A memorial Mass will be celebrated in Norcross Tuesday, Jan. 17, at 7 p.m. at St. Patrick’s by pastor Father Thomas Hennessy.
“Father Phil Grant gave me and his brother priests a great witness to hope in his approach to death,” said Bishop Baker. “He always carried that spirit in the midst of the terminal illness he faced and most especially in his last days in the prayerful, positive spirit he witnessed to us. He actually asked that the prayers of commendation be prayed so that he could hear them before he lost consciousness. He taught us all how to face life and how to face death, knowing the Lord is close to us always.”
Msgr. Joseph R. Roth, pastor of the Cathedral, said that Father Grant’s whole outlook was positive.
“His way of looking at death was different from what you would expect; he wasn’t afraid,” he said. “He wanted to offer his life to the Lord for vocations to the priesthood. He was looking at it as a journey; he was going from here to there, and he was happy about that. You almost wanted to say, ‘OK, let’s walk together.’ It’s very sad when you lose somebody, but he was very positive about his entrance into heaven.”
Msgr. Roth said that Father Grant loved being a priest and gave excellent homilies that he spent a lot of time preparing each week.
“Before he was ill there was never a call he wouldn’t take; he was happy to do it,” he said. “He had a tremendous love for the priesthood and a tremendous faith.”
Father Grant was born Oct. 18, 1940, in the Irish neighborhood of Boston known as “Southie,” the son of Wilmon and Mary McConville Grant, both of whom lived to see him ordained as a transitional deacon. He was a graduate of California Coast University in Santa Ana and received bachelor of science and master’s degrees in business administration. He worked in sales and in food processing equipment where he held several patents. He initially was accepted in 1999 for formation to become a permanent deacon in the Archdiocese of Atlanta, but friends in the Serra Clubs encouraged him to pursue the priesthood.
He was a founding member and president of the Greater Northeast Atlanta Serra Club and Serran Mary Elkins, who served at the time as president of the North Metro Club, said when he told her he had been recommended for the diaconate, she asked him, “Phil, have you ever considered the priesthood?”

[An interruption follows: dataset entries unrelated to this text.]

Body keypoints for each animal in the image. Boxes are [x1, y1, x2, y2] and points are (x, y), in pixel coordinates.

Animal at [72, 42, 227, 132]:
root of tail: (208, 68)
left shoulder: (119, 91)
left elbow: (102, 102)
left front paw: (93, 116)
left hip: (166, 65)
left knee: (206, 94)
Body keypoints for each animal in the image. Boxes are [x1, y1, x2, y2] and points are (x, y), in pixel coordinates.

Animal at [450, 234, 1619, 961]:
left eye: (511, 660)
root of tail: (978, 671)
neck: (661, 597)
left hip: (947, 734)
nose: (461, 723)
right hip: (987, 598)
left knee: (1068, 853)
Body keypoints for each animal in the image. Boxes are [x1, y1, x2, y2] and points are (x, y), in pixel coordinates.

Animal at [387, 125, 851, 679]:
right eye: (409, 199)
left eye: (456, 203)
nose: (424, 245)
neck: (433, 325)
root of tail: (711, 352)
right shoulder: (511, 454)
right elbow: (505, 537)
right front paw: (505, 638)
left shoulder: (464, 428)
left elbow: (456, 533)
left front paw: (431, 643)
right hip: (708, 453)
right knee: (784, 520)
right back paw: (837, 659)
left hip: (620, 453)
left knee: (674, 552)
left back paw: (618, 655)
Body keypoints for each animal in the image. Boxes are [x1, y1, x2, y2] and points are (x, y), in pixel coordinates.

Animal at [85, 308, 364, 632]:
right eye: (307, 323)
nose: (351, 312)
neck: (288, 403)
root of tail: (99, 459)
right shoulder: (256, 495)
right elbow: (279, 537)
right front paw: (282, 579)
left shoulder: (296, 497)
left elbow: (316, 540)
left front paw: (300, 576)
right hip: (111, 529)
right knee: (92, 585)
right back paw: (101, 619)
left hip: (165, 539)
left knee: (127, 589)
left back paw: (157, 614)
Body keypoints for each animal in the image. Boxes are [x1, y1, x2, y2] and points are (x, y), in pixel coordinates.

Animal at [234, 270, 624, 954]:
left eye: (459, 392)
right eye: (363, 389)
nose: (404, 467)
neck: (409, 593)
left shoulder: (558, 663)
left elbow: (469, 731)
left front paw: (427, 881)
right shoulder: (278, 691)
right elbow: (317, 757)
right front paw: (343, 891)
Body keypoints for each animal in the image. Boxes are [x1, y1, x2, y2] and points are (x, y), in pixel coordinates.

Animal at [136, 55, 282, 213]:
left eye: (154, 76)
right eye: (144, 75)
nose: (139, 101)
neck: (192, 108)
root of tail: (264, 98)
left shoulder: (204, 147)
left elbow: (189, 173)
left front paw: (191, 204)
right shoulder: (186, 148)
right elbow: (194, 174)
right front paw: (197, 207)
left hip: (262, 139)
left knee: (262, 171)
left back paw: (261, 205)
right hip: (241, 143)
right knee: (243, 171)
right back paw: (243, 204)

“He said ‘all my life,’” she recalled. “I said I would pray for him.”
After he went through a transition period, he let formation director Deacon Loris Sinanian know he felt a call to the priesthood and withdrew from the Atlanta program. With the support of Archbishop John F. Donoghue, he found in Charleston a diocese that accepted his late-in-life candidacy for the priesthood.
Father Grant graduated from Blessed John XXIII Seminary in Weston, Mass., and was ordained June 5, 2004, at the Cathedral of St. John the Baptist. His ministry included assignments as parochial vicar and administrator pro tem at Our Lady Star of the Sea in North Myrtle Beach, S.C. He was assigned to the Cathedral in January 2005.
Father Thomas Schmitt, dean of men at Blessed John XXII Seminary, said he was “a man who was very practical and also very prayerful, which is a nice combination.”
“He was so happy to become a priest … His faith was a real, vibrant faith,” Father Schmitt said.
“He was a workaholic in the Serra Clubs,” said Serran Joe Krygiel, now archdiocesan Secretary for Catholic Charities. “He was so happy to be serving the church as a priest. He finally achieved what he wanted, and then God called him home.”
Father Grant is survived by three sisters, Mary Davenport of Avon, Mass., Madonna Davey of Easton, Mass., and Patricia Hurley of Denver; two brothers, Kevin of Vero Beach, Fla., and Wilmon of New Hampshire; and several nieces and nephews.
Memorial contributions may be sent to the Cathedral of St. John the Baptist, Building Fund, 120 Broad St., Charleston, SC 29401.